WHAT IS REQUIRED
Copy out, word for word, the lines of the entries below from the very first line through the line containing "शिक्षा अनुसंधान को", including both of those lines.

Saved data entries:
┄┄┄┄┄┄

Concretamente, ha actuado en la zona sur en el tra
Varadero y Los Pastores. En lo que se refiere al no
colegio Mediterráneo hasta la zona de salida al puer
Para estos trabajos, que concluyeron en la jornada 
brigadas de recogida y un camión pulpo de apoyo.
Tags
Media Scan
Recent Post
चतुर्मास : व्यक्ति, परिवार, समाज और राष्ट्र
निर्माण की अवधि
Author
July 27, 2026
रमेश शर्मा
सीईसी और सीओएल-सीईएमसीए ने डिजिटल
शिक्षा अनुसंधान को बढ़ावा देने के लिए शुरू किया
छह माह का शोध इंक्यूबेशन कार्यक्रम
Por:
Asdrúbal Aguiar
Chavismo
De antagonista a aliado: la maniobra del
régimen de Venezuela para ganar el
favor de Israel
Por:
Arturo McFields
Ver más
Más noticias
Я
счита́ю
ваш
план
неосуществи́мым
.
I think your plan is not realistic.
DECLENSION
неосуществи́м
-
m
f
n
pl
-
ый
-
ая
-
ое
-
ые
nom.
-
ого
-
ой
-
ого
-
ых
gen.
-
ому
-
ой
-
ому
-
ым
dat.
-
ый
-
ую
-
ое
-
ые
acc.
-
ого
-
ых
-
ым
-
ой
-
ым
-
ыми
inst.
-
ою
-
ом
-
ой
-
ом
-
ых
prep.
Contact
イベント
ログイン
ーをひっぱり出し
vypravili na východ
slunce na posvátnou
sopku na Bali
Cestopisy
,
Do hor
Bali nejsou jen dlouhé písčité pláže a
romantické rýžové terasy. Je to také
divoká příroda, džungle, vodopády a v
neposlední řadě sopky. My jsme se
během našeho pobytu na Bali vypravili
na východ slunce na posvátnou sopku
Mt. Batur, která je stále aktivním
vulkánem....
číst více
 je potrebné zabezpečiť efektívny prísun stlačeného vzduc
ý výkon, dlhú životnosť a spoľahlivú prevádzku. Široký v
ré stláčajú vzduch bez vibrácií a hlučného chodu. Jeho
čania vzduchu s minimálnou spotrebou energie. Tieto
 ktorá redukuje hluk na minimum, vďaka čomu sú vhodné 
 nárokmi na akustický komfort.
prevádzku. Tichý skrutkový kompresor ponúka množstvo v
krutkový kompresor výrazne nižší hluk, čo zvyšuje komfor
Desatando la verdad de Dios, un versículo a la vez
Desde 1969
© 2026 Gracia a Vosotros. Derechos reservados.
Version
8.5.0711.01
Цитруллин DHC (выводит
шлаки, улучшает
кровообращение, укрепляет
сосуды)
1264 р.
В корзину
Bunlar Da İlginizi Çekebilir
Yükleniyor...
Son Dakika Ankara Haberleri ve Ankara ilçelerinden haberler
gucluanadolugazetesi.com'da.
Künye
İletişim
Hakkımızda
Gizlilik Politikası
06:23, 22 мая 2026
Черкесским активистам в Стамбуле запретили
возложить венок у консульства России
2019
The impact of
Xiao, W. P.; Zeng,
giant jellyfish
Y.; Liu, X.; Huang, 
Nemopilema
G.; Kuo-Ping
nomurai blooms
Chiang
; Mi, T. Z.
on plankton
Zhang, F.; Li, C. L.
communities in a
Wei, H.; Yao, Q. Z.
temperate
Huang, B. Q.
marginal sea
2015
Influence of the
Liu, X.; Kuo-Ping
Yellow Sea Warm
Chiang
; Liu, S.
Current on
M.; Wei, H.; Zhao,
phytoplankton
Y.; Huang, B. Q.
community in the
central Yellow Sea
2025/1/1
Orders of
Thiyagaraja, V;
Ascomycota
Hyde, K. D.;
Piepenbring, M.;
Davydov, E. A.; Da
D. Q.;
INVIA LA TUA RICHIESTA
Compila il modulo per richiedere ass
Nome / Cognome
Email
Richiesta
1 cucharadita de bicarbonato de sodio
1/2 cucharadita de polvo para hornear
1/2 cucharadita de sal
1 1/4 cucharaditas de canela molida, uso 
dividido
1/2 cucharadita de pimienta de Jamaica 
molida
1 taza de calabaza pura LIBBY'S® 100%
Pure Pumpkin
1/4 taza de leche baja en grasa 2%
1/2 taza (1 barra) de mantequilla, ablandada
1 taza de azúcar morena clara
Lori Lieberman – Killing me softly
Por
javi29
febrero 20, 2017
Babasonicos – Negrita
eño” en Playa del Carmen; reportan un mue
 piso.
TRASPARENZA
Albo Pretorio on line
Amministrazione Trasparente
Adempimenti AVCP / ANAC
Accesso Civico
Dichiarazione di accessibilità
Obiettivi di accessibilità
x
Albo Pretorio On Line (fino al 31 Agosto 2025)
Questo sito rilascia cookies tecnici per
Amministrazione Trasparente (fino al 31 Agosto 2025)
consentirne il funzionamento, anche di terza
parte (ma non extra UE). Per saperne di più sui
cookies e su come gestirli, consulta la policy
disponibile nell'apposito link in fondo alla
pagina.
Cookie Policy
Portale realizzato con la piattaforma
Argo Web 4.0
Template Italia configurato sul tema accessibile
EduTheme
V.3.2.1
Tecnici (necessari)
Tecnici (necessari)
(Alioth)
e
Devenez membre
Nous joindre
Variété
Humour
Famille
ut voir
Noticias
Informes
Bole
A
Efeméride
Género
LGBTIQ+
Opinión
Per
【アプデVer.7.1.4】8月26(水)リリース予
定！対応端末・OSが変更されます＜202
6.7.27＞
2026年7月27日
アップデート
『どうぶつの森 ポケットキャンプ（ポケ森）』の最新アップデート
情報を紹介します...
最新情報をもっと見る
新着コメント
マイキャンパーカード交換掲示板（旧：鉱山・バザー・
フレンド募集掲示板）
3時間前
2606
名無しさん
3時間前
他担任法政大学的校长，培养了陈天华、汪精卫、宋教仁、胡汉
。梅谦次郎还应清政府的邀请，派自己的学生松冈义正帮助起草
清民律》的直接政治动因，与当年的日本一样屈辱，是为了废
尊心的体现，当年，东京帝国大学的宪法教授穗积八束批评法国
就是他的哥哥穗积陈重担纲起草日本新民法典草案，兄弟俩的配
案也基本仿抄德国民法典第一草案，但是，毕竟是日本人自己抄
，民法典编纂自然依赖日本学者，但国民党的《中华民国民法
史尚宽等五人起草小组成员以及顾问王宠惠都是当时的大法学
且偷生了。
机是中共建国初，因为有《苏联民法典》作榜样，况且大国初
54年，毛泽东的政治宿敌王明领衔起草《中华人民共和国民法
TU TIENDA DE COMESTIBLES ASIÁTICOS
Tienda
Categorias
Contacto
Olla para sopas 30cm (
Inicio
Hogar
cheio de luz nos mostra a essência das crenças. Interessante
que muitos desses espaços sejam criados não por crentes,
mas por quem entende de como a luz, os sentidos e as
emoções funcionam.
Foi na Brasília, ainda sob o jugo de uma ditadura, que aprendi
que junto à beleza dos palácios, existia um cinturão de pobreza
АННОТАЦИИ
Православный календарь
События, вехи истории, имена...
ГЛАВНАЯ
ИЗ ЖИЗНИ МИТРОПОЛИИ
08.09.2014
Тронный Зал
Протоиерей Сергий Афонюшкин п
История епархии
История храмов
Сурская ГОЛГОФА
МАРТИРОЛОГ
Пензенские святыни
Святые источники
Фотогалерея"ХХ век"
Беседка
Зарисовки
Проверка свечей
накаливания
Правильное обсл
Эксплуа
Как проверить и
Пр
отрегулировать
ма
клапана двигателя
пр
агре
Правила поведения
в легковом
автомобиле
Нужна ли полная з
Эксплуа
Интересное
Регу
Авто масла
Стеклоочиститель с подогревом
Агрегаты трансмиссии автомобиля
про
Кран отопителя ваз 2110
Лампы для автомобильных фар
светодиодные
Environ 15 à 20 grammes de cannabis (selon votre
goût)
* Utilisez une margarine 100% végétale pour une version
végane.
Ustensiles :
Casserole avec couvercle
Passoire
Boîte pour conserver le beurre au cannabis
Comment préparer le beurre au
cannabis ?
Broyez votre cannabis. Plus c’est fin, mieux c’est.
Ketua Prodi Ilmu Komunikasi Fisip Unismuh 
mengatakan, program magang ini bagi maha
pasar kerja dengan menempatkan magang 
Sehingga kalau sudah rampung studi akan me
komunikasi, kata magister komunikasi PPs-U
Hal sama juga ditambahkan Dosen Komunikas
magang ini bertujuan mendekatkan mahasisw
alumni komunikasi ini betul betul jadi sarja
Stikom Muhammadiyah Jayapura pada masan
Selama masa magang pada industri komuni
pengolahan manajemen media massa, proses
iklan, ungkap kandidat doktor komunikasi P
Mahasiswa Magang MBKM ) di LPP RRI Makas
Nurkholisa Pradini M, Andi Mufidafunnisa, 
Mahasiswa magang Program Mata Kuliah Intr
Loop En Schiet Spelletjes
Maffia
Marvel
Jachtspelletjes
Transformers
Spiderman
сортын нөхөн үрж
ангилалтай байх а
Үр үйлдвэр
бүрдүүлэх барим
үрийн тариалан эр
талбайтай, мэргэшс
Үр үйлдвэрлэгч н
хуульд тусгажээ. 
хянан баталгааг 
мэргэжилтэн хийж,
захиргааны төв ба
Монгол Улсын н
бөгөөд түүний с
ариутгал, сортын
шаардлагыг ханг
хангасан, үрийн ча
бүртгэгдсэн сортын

┄┄┄┄┄┄

TASK SOLUTION
Concretamente, ha actuado en la zona sur en el tra
Varadero y Los Pastores. En lo que se refiere al no
colegio Mediterráneo hasta la zona de salida al puer
Para estos trabajos, que concluyeron en la jornada 
brigadas de recogida y un camión pulpo de apoyo.
Tags
Media Scan
Recent Post
चतुर्मास : व्यक्ति, परिवार, समाज और राष्ट्र
निर्माण की अवधि
Author
July 27, 2026
रमेश शर्मा
सीईसी और सीओएल-सीईएमसीए ने डिजिटल
शिक्षा अनुसंधान को बढ़ावा देने के लिए शुरू किया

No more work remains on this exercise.